Leaders blow through McGrath checkpoint in Iditarod 51 as race starts heating up
MCGRATH, Alaska (KTUU) - Three-hundred and eleven miles into this year’s edition of the Iditarod, the race itself is really stating to pick up, as mushers carefully choose when to rest and when to run.
The front of the pack arriving to the McGrath checkpoint was a bit hectic, as teams chose one by one whether to stay or go, with the top few teams quickly moving through the checkpoint and on to Takotna.
Veteran Ryan Redington was the first to the McGrath checkpoint Tuesday and won the Alaska Air Transit Spirit of Iditarod Award, which comes with handmade beaver mittens created by a resident of McGrath.
Not far behind Redington was fellow veteran Jessie Holmes, who is looking to improve on his third-place finish from a year ago. Holmes seemed to have a similar plan to Redington: fly through the checkpoint, and take a longer rest later.

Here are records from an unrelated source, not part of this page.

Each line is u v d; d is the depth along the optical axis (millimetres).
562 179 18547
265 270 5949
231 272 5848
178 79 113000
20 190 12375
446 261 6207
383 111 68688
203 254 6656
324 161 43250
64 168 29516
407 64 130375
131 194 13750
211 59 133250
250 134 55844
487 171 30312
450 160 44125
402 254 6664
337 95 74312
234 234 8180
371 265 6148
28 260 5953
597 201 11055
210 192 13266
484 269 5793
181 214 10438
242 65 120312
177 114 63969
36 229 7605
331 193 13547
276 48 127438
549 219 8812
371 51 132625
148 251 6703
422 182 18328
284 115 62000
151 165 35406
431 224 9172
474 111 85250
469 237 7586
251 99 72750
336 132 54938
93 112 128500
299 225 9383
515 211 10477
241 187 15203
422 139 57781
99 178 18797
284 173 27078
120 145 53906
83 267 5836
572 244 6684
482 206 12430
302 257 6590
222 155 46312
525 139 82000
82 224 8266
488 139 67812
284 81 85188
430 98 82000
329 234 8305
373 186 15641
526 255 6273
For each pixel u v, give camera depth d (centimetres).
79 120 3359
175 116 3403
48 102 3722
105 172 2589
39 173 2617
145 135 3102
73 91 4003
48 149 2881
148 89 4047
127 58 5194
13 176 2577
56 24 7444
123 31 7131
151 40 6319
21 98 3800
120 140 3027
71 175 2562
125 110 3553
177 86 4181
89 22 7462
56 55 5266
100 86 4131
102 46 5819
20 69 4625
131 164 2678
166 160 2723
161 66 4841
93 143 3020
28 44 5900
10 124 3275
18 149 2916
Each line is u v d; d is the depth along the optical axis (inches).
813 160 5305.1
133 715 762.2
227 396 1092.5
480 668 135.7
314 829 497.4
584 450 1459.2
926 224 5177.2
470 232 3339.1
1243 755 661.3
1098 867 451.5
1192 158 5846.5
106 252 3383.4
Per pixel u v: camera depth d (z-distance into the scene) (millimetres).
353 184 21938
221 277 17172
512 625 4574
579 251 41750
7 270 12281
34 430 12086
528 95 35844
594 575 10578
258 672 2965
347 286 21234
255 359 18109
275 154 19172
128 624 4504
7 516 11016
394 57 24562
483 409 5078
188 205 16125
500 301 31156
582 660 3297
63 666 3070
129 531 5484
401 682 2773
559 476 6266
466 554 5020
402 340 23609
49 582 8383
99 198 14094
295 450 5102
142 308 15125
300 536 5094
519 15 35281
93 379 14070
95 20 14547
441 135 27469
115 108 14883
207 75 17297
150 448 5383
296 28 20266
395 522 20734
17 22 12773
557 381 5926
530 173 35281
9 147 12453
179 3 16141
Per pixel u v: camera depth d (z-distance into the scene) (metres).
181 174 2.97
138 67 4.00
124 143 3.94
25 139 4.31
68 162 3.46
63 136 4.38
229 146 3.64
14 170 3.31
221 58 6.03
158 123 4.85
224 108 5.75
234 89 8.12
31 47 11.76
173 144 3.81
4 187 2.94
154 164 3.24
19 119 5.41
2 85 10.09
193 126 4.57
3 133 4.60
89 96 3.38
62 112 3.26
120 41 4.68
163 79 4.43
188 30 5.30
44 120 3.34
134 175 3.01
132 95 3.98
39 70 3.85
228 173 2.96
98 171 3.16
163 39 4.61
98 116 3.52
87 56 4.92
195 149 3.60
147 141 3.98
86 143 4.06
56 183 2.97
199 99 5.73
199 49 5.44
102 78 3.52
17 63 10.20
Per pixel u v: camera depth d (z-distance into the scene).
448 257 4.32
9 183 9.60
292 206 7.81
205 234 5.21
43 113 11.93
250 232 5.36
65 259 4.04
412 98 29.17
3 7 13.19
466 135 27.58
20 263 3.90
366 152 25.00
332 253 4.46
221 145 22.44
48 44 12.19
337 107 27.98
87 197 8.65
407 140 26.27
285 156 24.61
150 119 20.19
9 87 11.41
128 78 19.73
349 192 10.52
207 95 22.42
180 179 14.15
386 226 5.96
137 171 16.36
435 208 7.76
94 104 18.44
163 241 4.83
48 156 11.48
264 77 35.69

The Kusko Kid Richie Diehl was next, and – after signing a bunch of autographs and taking pictures with fans – signed his vet book and took off as well.
One of two Iditarod champions in the race, Brent Sass, who took his first Iditarod win last year, also blew through McGrath. While it isn’t abnormal to see him run through checkpoints, as that is usually his strategy, he and his dogs were on the chase leaving McGrath, and he seemed to hustle out as quickly as he could.
Longtime Iditarod Race Marshal Mark Nordman also spoke from McGrath about how he feels the race is going so far. He said things may be going too smoothly for comfort, given that the trail is full of twists and turns.
“It’s kind of scary,” he laughed.
Nordman said that he had been a little bit concerned about some of the weather conditions forecasted up the trail, but he said his trail breakers are up there, and he isn’t feeling worried at this point.
As more and more teams make it to McGrath, the true strategies for this year’s Iditarod will start to show, as mushers and their dogs race up the Yukon before hitting the coast and hopefully crossing under the Burled Arch in Nome.